Supplied text =>
####

Personal information
- Full name: Edenilson Bergonsi
- Date of birth: 13 September 1987 (age 38)
- Place of birth: Carlos Barbosa, Brazil
- Height: 1.85 m (6 ft 1 in)
- Position: Midfielder

Youth career
- 0000: Grêmio
- 0000–2007: Ulbra

Senior career*
- Years: Team / Apps / (Gls)
- 2007: Mogi Mirim / 2 / (0)
- 2007–2008: Esportivo / 3 / (0)
- 2008: Cerâmica / 0 / (0)
- 2009: Brasil de Pelotas / 12 / (1)
- 2009–2010: Juventude / 11 / (0)
- 2010: Varese / 0 / (0)
- 2011: RWDM Brussels / 11 / (2)
- 2011–2012: Standard Liège / 0 / (0)
- 2012–2014: Cherno More / 59 / (7)
- 2014–2015: CSKA Sofia / 11 / (1)
- 2015–2016: Pirin Blagoevgrad / 3 / (0)
- 2016–2017: Drita / 4 / (1)
- 2017: Eldense / 7 / (0)
- 2017–2018: Enosis Neon Paralimni / 10 / (1)
- 2018: Drita / 4 / (0)
- 2019: Boa Esporte / 7 / (0)
- 2019: Atlético Terme Fiuggi / 6 / (0)

####

[Collected data entries]
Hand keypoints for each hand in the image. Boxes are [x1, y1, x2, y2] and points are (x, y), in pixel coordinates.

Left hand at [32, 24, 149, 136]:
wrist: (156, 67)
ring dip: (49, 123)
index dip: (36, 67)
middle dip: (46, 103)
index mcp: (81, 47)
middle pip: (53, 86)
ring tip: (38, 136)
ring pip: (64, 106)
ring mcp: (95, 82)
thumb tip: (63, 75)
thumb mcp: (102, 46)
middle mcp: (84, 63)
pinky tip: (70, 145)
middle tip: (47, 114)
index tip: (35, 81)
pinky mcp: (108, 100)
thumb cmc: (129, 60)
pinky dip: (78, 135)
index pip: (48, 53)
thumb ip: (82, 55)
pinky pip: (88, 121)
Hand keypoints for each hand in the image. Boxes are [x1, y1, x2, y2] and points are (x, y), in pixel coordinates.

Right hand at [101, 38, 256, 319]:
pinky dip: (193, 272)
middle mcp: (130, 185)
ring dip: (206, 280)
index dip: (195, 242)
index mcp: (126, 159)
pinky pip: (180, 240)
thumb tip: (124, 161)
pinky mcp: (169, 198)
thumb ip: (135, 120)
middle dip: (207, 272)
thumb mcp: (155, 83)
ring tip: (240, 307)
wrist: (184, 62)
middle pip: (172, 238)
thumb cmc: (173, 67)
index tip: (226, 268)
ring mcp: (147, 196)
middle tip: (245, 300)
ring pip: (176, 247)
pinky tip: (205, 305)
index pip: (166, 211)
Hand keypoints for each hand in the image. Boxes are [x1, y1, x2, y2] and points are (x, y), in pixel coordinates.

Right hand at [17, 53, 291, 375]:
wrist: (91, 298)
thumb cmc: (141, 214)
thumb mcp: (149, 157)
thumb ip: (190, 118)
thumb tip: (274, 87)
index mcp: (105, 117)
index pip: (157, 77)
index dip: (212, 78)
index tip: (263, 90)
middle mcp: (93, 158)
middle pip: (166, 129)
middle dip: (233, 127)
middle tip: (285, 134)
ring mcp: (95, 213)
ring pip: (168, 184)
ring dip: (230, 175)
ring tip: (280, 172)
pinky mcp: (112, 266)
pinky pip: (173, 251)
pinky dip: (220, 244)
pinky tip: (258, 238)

####

Task to carry out => Reproduce the part of the player profile above that runs from "- 2011–2012: Standard" up to and including "Eldense / 7 / (0)" without changing a word.

Response =>
- 2011–2012: Standard Liège / 0 / (0)
- 2012–2014: Cherno More / 59 / (7)
- 2014–2015: CSKA Sofia / 11 / (1)
- 2015–2016: Pirin Blagoevgrad / 3 / (0)
- 2016–2017: Drita / 4 / (1)
- 2017: Eldense / 7 / (0)